**What is expected:**
Check each line of the records below and collect those that include the word "phongvu".

**Data extract:**
....

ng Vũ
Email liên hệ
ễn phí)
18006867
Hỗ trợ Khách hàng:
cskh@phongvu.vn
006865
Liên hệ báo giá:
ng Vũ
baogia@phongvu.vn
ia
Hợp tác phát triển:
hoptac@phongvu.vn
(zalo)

....

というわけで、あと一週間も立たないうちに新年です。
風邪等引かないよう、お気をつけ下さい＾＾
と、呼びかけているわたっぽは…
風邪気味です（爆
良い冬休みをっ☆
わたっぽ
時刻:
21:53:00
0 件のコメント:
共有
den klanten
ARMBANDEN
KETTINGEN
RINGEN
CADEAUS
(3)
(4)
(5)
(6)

....

**Answer space:**
cskh@phongvu.vn
baogia@phongvu.vn
hoptac@phongvu.vn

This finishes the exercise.